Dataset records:
⟨
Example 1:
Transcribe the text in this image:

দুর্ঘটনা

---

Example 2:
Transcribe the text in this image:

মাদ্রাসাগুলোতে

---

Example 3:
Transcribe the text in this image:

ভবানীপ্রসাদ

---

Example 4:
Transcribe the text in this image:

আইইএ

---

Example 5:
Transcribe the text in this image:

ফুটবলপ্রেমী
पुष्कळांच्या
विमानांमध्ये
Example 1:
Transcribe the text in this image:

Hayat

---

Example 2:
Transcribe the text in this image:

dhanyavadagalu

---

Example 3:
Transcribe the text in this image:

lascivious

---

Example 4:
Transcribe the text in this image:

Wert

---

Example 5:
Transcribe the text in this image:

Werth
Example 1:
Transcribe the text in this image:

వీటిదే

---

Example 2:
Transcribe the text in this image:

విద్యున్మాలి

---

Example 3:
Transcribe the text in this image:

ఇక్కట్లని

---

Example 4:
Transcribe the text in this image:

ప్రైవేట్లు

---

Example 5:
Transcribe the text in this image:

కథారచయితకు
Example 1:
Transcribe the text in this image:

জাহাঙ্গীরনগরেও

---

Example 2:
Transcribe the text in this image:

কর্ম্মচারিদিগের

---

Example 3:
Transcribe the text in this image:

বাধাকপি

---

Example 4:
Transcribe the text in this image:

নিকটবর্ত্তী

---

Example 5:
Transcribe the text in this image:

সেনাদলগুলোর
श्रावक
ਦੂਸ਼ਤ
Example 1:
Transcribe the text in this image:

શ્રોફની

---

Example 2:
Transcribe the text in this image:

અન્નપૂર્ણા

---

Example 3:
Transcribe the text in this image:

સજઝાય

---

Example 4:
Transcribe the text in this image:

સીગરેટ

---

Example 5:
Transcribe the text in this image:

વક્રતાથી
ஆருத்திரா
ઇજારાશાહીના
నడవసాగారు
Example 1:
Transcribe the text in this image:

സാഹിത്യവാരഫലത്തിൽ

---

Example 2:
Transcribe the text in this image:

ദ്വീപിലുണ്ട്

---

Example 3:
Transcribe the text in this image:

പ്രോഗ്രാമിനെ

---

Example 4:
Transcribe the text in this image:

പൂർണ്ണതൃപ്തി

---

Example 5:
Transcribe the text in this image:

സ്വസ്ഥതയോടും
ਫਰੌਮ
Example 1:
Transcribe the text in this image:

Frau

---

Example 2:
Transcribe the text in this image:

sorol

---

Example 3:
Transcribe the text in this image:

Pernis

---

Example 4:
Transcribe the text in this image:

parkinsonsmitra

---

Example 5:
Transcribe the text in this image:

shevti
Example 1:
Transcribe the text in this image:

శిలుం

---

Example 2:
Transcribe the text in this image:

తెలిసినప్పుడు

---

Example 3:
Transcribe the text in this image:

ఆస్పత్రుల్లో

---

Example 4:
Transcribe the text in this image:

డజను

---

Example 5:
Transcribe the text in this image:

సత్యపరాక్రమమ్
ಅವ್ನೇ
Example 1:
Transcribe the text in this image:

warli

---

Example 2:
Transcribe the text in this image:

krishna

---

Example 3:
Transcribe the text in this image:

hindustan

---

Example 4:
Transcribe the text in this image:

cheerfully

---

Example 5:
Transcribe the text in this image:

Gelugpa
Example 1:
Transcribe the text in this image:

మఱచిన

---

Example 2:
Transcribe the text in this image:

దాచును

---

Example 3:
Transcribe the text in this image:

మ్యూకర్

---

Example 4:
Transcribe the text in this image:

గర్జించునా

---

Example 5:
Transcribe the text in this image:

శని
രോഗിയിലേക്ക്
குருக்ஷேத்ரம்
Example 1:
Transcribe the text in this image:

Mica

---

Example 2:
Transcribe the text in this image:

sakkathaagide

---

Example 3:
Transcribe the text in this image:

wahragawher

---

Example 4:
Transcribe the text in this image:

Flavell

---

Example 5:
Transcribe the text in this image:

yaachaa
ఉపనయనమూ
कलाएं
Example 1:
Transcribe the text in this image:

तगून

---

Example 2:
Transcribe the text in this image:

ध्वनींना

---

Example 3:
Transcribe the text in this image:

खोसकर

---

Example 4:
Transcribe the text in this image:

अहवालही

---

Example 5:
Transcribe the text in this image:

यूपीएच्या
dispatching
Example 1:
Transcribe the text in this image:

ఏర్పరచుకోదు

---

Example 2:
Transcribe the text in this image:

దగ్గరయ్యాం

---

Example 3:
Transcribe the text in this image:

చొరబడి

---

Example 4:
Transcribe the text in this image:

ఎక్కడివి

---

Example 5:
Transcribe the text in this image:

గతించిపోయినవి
⟩
Copy all of the lines above word for word.

> Response
Example 1:
Transcribe the text in this image:

দুর্ঘটনা

---

Example 2:
Transcribe the text in this image:

মাদ্রাসাগুলোতে

---

Example 3:
Transcribe the text in this image:

ভবানীপ্রসাদ

---

Example 4:
Transcribe the text in this image:

আইইএ

---

Example 5:
Transcribe the text in this image:

ফুটবলপ্রেমী
पुष्कळांच्या
विमानांमध्ये
Example 1:
Transcribe the text in this image:

Hayat

---

Example 2:
Transcribe the text in this image:

dhanyavadagalu

---

Example 3:
Transcribe the text in this image:

lascivious

---

Example 4:
Transcribe the text in this image:

Wert

---

Example 5:
Transcribe the text in this image:

Werth
Example 1:
Transcribe the text in this image:

వీటిదే

---

Example 2:
Transcribe the text in this image:

విద్యున్మాలి

---

Example 3:
Transcribe the text in this image:

ఇక్కట్లని

---

Example 4:
Transcribe the text in this image:

ప్రైవేట్లు

---

Example 5:
Transcribe the text in this image:

కథారచయితకు
Example 1:
Transcribe the text in this image:

জাহাঙ্গীরনগরেও

---

Example 2:
Transcribe the text in this image:

কর্ম্মচারিদিগের

---

Example 3:
Transcribe the text in this image:

বাধাকপি

---

Example 4:
Transcribe the text in this image:

নিকটবর্ত্তী

---

Example 5:
Transcribe the text in this image:

সেনাদলগুলোর
श्रावक
ਦੂਸ਼ਤ
Example 1:
Transcribe the text in this image:

શ્રોફની

---

Example 2:
Transcribe the text in this image:

અન્નપૂર્ણા

---

Example 3:
Transcribe the text in this image:

સજઝાય

---

Example 4:
Transcribe the text in this image:

સીગરેટ

---

Example 5:
Transcribe the text in this image:

વક્રતાથી
ஆருத்திரா
ઇજારાશાહીના
నడవసాగారు
Example 1:
Transcribe the text in this image:

സാഹിത്യവാരഫലത്തിൽ

---

Example 2:
Transcribe the text in this image:

ദ്വീപിലുണ്ട്

---

Example 3:
Transcribe the text in this image:

പ്രോഗ്രാമിനെ

---

Example 4:
Transcribe the text in this image:

പൂർണ്ണതൃപ്തി

---

Example 5:
Transcribe the text in this image:

സ്വസ്ഥതയോടും
ਫਰੌਮ
Example 1:
Transcribe the text in this image:

Frau

---

Example 2:
Transcribe the text in this image:

sorol

---

Example 3:
Transcribe the text in this image:

Pernis

---

Example 4:
Transcribe the text in this image:

parkinsonsmitra

---

Example 5:
Transcribe the text in this image:

shevti
Example 1:
Transcribe the text in this image:

శిలుం

---

Example 2:
Transcribe the text in this image:

తెలిసినప్పుడు

---

Example 3:
Transcribe the text in this image:

ఆస్పత్రుల్లో

---

Example 4:
Transcribe the text in this image:

డజను

---

Example 5:
Transcribe the text in this image:

సత్యపరాక్రమమ్
ಅವ್ನೇ
Example 1:
Transcribe the text in this image:

warli

---

Example 2:
Transcribe the text in this image:

krishna

---

Example 3:
Transcribe the text in this image:

hindustan

---

Example 4:
Transcribe the text in this image:

cheerfully

---

Example 5:
Transcribe the text in this image:

Gelugpa
Example 1:
Transcribe the text in this image:

మఱచిన

---

Example 2:
Transcribe the text in this image:

దాచును

---

Example 3:
Transcribe the text in this image:

మ్యూకర్

---

Example 4:
Transcribe the text in this image:

గర్జించునా

---

Example 5:
Transcribe the text in this image:

శని
രോഗിയിലേക്ക്
குருக்ஷேத்ரம்
Example 1:
Transcribe the text in this image:

Mica

---

Example 2:
Transcribe the text in this image:

sakkathaagide

---

Example 3:
Transcribe the text in this image:

wahragawher

---

Example 4:
Transcribe the text in this image:

Flavell

---

Example 5:
Transcribe the text in this image:

yaachaa
ఉపనయనమూ
कलाएं
Example 1:
Transcribe the text in this image:

तगून

---

Example 2:
Transcribe the text in this image:

ध्वनींना

---

Example 3:
Transcribe the text in this image:

खोसकर

---

Example 4:
Transcribe the text in this image:

अहवालही

---

Example 5:
Transcribe the text in this image:

यूपीएच्या
dispatching
Example 1:
Transcribe the text in this image:

ఏర్పరచుకోదు

---

Example 2:
Transcribe the text in this image:

దగ్గరయ్యాం

---

Example 3:
Transcribe the text in this image:

చొరబడి

---

Example 4:
Transcribe the text in this image:

ఎక్కడివి

---

Example 5:
Transcribe the text in this image:

గతించిపోయినవి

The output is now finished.